Gwałtowne cięcie stóp może odbić się na wysokości rat, które płacą osoby zadłużone we frankach szwajcarskich. Razem z oficjalnymi stopami banku centralnego mogą się bowiem obniżyć stawki rynkowe pożyczek międzybankowych w szwajcarskiej walucie (tzw. stawki LIBOR CHF). A te są punktem odniesienia dla polskich banków, które właśnie w oparciu o LIBOR ustalają oprocentowanie walutowych kredytów hipotecznych.

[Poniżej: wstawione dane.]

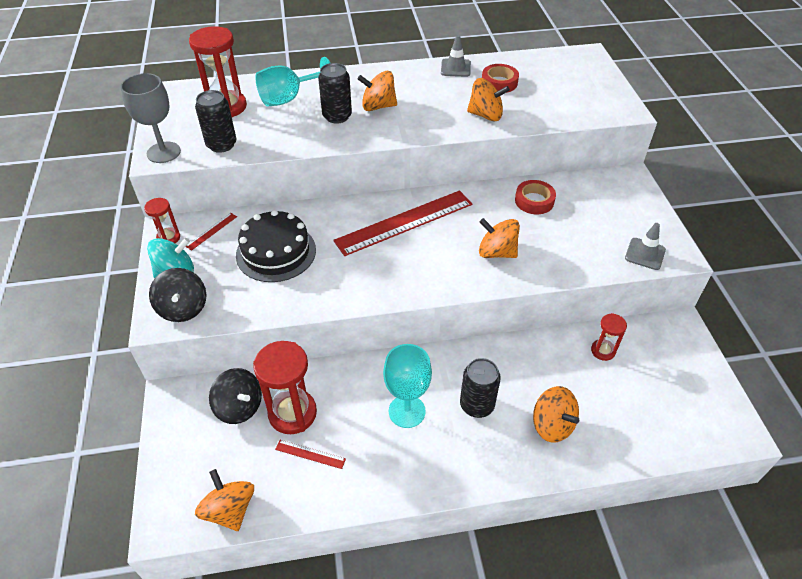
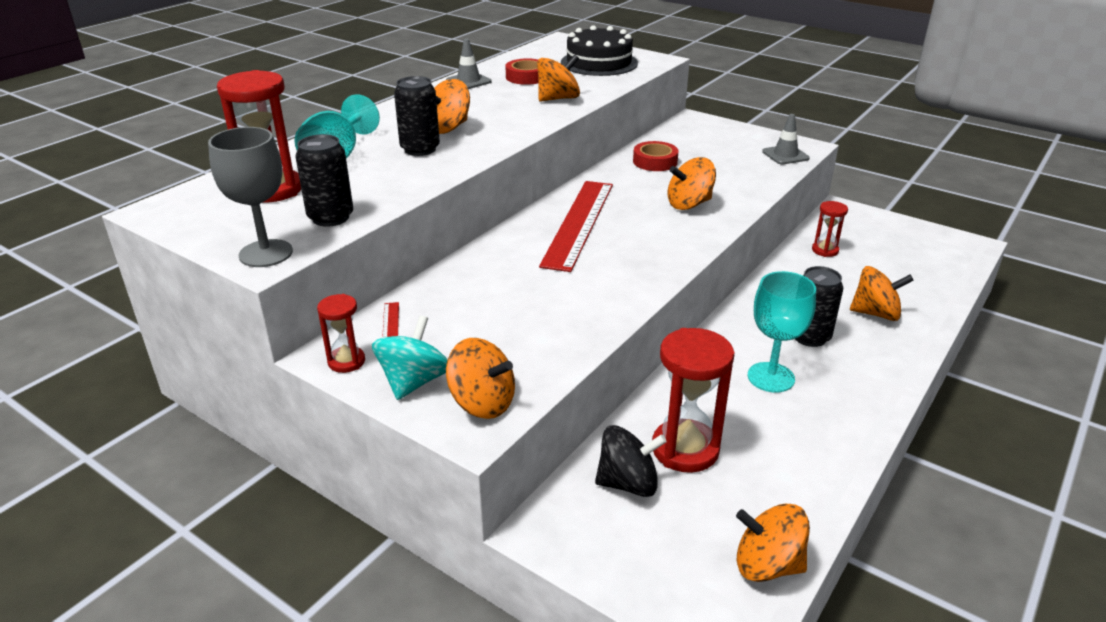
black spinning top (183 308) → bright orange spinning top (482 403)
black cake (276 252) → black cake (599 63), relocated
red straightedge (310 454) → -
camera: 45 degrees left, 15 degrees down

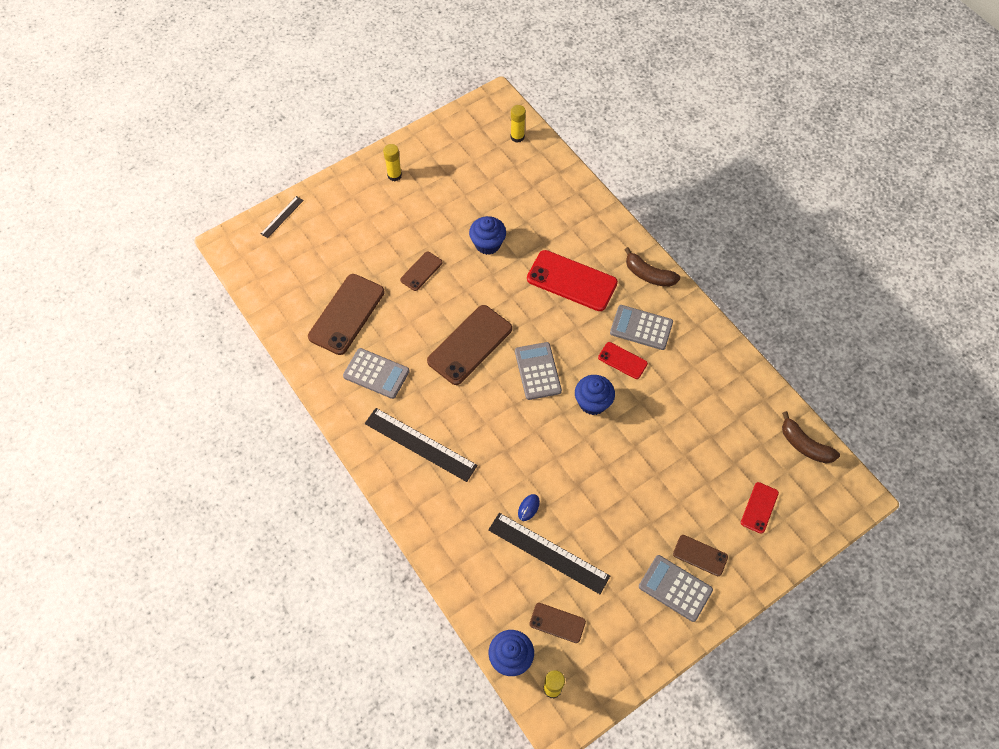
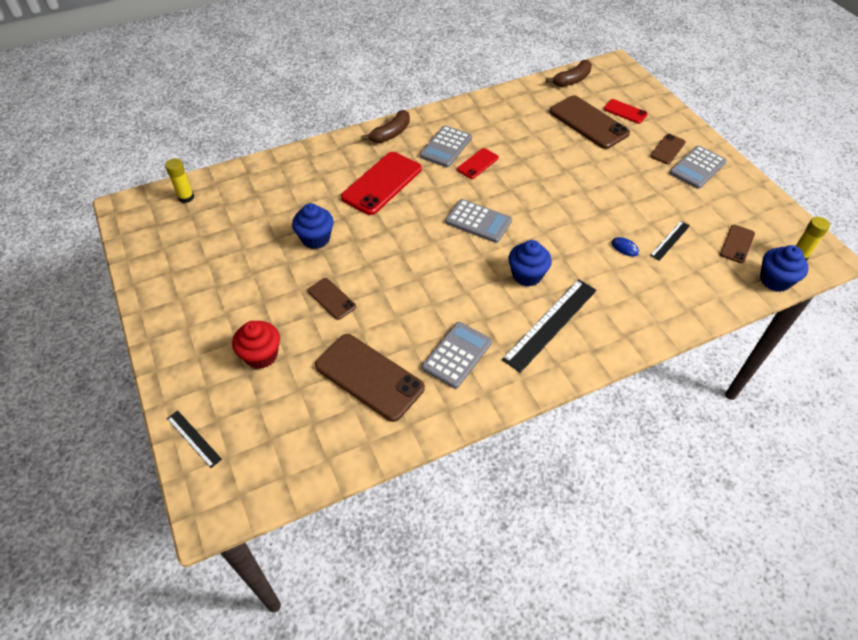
- → red fairy cake (261 355)
gray pocket calculator (537 371) → gray pocket calculator (478 221), 150 degrees counterclockwise
blue fairy cake (592 402) → blue fairy cake (527 275), relocated
russet smartphone (469 345) → russet smartphone (588 122), relocated
black straightedge (548 553) → black straightedge (670 240), x0.52
golden glue (394 175) → -
camera: 80 degrees left, 10 degrees down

O ile spadną raty kredytów? Nie wiadomo, bo to już trzecia obniżka stóp w Szwajcarii w ostatnich miesiącach i eksperci nie są pewni w jakim stopniu jest już wliczona w bieżącą wartość LIBOR-u. Od początku października stawka LIBOR 3M CHF spadła już z 4,4 proc. do 2,3 proc. Gdyby wskaźnik spadł jeszcze o tyle, ile oficjalne stopy banku centralnego, raty kredytów mogłyby się skurczyć nawet o 20-25 proc.
Te wyliczenia nie obejmują jednak różnic kursowych. Nawet jeśli LIBOR będzie nadal spadał, to przy jednoczesnym osłabianiu złotego wobec franka polscy kredytobiorcy mogą w ogóle nie skorzystać na niskich stopach w Szwajcarii. Co z tego, że wyrażona we frankach rata będzie niższa, skoro za każdego franka trzeba będzie zapłacić więcej złotówek? Poza tym część banków ustala oprocentowanie kredytów co kilka miesięcy, więc bieżąca obniżka wartości LIBOR-u przełoży się na niższe raty wyrażone we frankach dopiero za jakiś czas.
Obniżki stóp procentowych w Szwajcarii ani na jotę nie poprawiają sytuacji osób, które dopiero zamierzają wziąć kredyt we frankach szwajcarskich. Decyzje tamtejszego banku centralnego nie wpłyną bowiem na większą dostępność franków dla polskich banków i tym samym nie zwiększą ich ochoty do udzielania kredytów w szwajcarskiej walucie.